TASK INPUTS: Begin

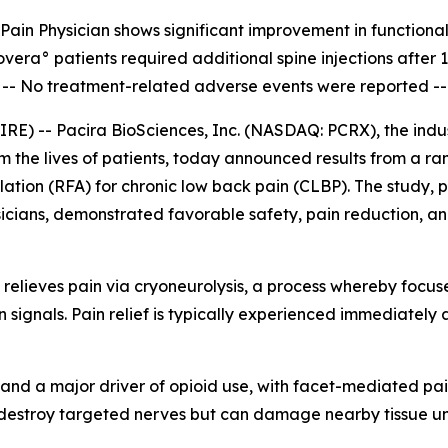
Pain Physician shows significant improvement in
functiona
overa° patients required additional spine injections after 
--
No treatment-related adverse events were reported --
) -- Pacira BioSciences, Inc. (NASDAQ: PCRX), the indust
rm the lives of patients, today announced results from a r
ation (RFA) for chronic low back pain (CLBP). The study, 
icians, demonstrated favorable safety, pain reduction, and
 relieves pain via cryoneurolysis, a process whereby focus
in signals. Pain relief is typically experienced immediately 
S. and a major driver of opioid use, with facet-mediated pa
 destroy targeted nerves but can damage nearby tissue und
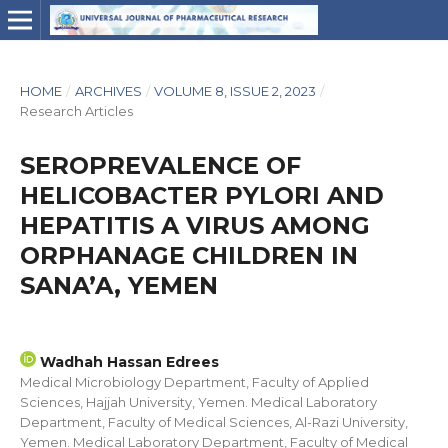
HOME
/
ARCHIVES
/
VOLUME 8, ISSUE 2, 2023
/
Research Articles
SEROPREVALENCE OF
HELICOBACTER PYLORI AND
HEPATITIS A VIRUS AMONG
ORPHANAGE CHILDREN IN
SANA’A, YEMEN
Wadhah Hassan Edrees
Medical Microbiology Department, Faculty of Applied
Sciences, Hajjah University, Yemen. Medical Laboratory
Department, Faculty of Medical Sciences, Al-Razi University,
Yemen. Medical Laboratory Department, Faculty of Medical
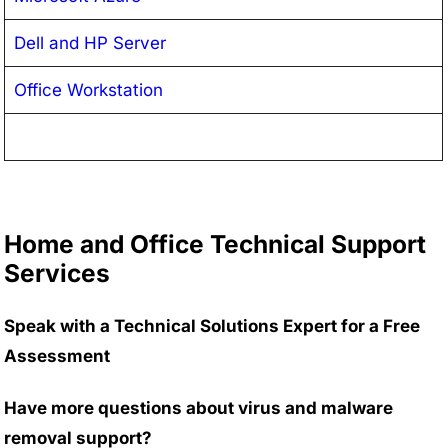
Dell and HP Server
Office Workstation
Home and Office Technical Support
Services
Speak with a Technical Solutions Expert for a Free
Assessment
Have more questions about virus and malware
removal support?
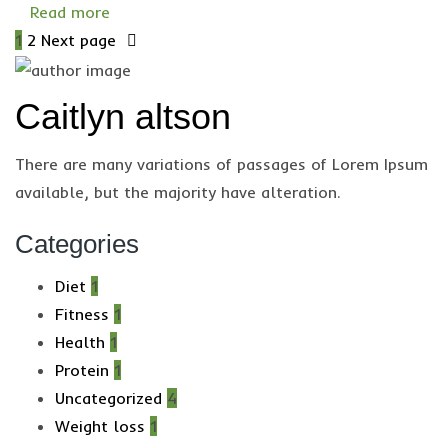
Read more
1
2
Next page
Caitlyn altson
There are many variations of passages of Lorem Ipsum
available, but the majority have alteration.
Categories
Diet
1
Fitness
1
Health
1
Protein
1
Uncategorized
4
Weight loss
1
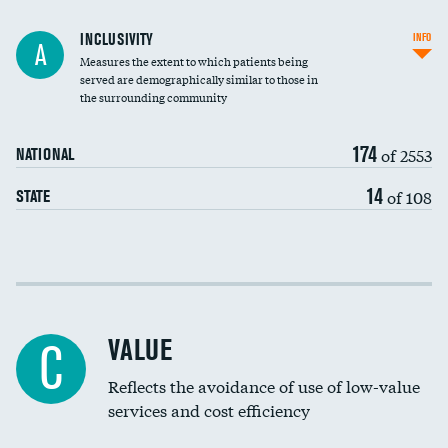
Financial assistance
INCLUSIVITY
INFO
A
Measures the extent to which patients being
Community investment
served are demographically similar to those in
the surrounding community
Medicaid revenue share
174
of 2553
NATIONAL
14
of 108
STATE
Income inclusivity
Racial inclusivity
VALUE
C
Education inclusivity
Reflects the avoidance of use of low-value
services and cost efficiency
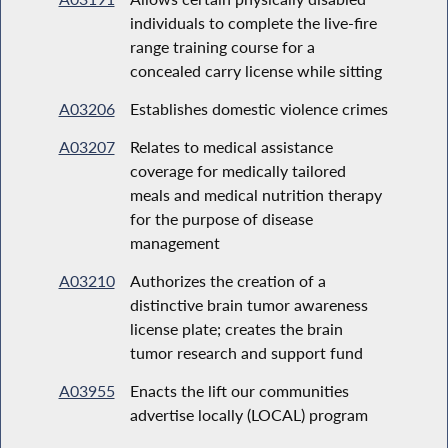
individuals to complete the live-fire
range training course for a
concealed carry license while sitting
A03206
Establishes domestic violence crimes
A03207
Relates to medical assistance
coverage for medically tailored
meals and medical nutrition therapy
for the purpose of disease
management
A03210
Authorizes the creation of a
distinctive brain tumor awareness
license plate; creates the brain
tumor research and support fund
A03955
Enacts the lift our communities
advertise locally (LOCAL) program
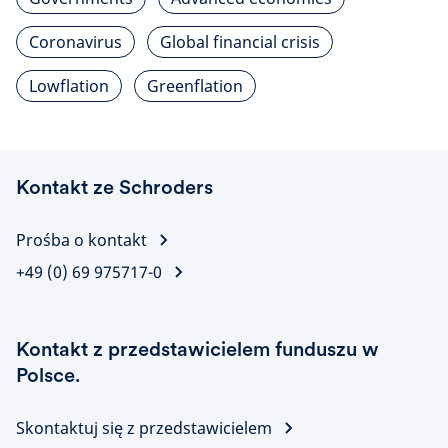
Coronavirus
Global financial crisis
Lowflation
Greenflation
Kontakt ze Schroders
Prośba o kontakt
+49 (0) 69 975717-0
Kontakt z przedstawicielem funduszu w
Polsce.
Skontaktuj się z przedstawicielem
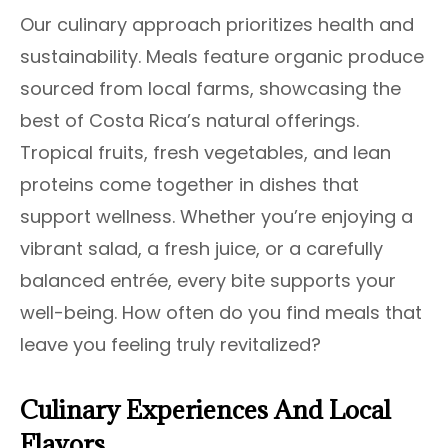
Our culinary approach prioritizes health and
sustainability. Meals feature organic produce
sourced from local farms, showcasing the
best of Costa Rica’s natural offerings.
Tropical fruits, fresh vegetables, and lean
proteins come together in dishes that
support wellness. Whether you’re enjoying a
vibrant salad, a fresh juice, or a carefully
balanced entrée, every bite supports your
well-being. How often do you find meals that
leave you feeling truly revitalized?
Culinary Experiences And Local
Flavors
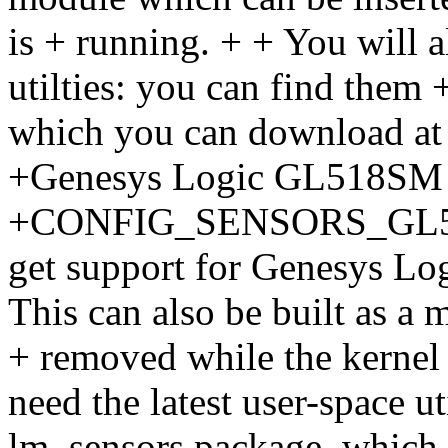
is + running. + + You will a
utilties: you can find them 
which you can download a
+Genesys Logic GL518SM
+CONFIG_SENSORS_GL518S
get support for Genesys L
This can also be built as a
+ removed while the kernel 
need the latest user-space ut
lm_sensors package, which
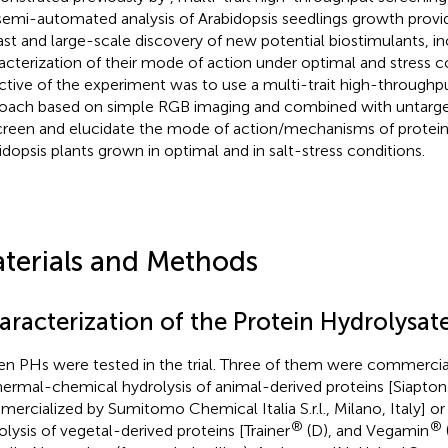
semi-automated analysis of Arabidopsis seedlings growth provi
fast and large-scale discovery of new potential biostimulants, in
acterization of their mode of action under optimal and stress c
ctive of the experiment was to use a multi-trait high-throughp
oach based on simple RGB imaging and combined with untar
creen and elucidate the mode of action/mechanisms of protein 
idopsis plants grown in optimal and in salt-stress conditions.
terials and Methods
aracterization of the Protein Hydrolysat
en PHs were tested in the trial. Three of them were commercia
hermal-chemical hydrolysis of animal-derived proteins [Siapton
ercialized by Sumitomo Chemical Italia S.r.l., Milano, Italy] o
®
®
olysis of vegetal-derived proteins [Trainer
(D), and Vegamin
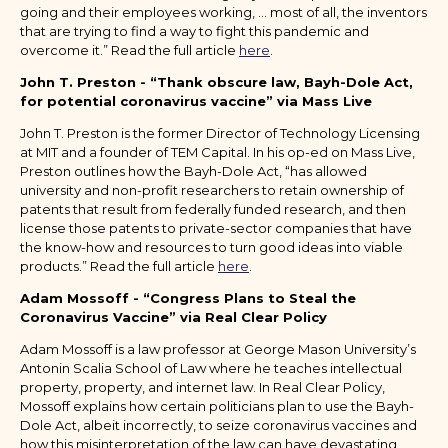
going and their employees working, … most of all, the inventors
that are trying to find a way to fight this pandemic and
overcome it.” Read the full article
here
.
John T. Preston - “Thank obscure law, Bayh-Dole Act,
for potential coronavirus vaccine” via Mass Live
John T. Preston is the former Director of Technology Licensing
at MIT and a founder of TEM Capital. In his op-ed on Mass Live,
Preston outlines how the Bayh-Dole Act, “has allowed
university and non-profit researchers to retain ownership of
patents that result from federally funded research, and then
license those patents to private-sector companies that have
the know-how and resources to turn good ideas into viable
products.” Read the full article
here
.
Adam Mossoff - “Congress Plans to Steal the
Coronavirus Vaccine” via Real Clear Policy
Adam Mossoff is a law professor at George Mason University’s
Antonin Scalia School of Law where he teaches intellectual
property, property, and internet law. In Real Clear Policy,
Mossoff explains how certain politicians plan to use the Bayh-
Dole Act, albeit incorrectly, to seize coronavirus vaccines and
how this misinterpretation of the law can have devastating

TASK INPUTS: End

ASSIGNED TASK
Scan the entries above for the string "Technical" and copy each line that contains it.

THE ANSWER
Home and Office Technical Support
Speak with a Technical Solutions Expert for a Free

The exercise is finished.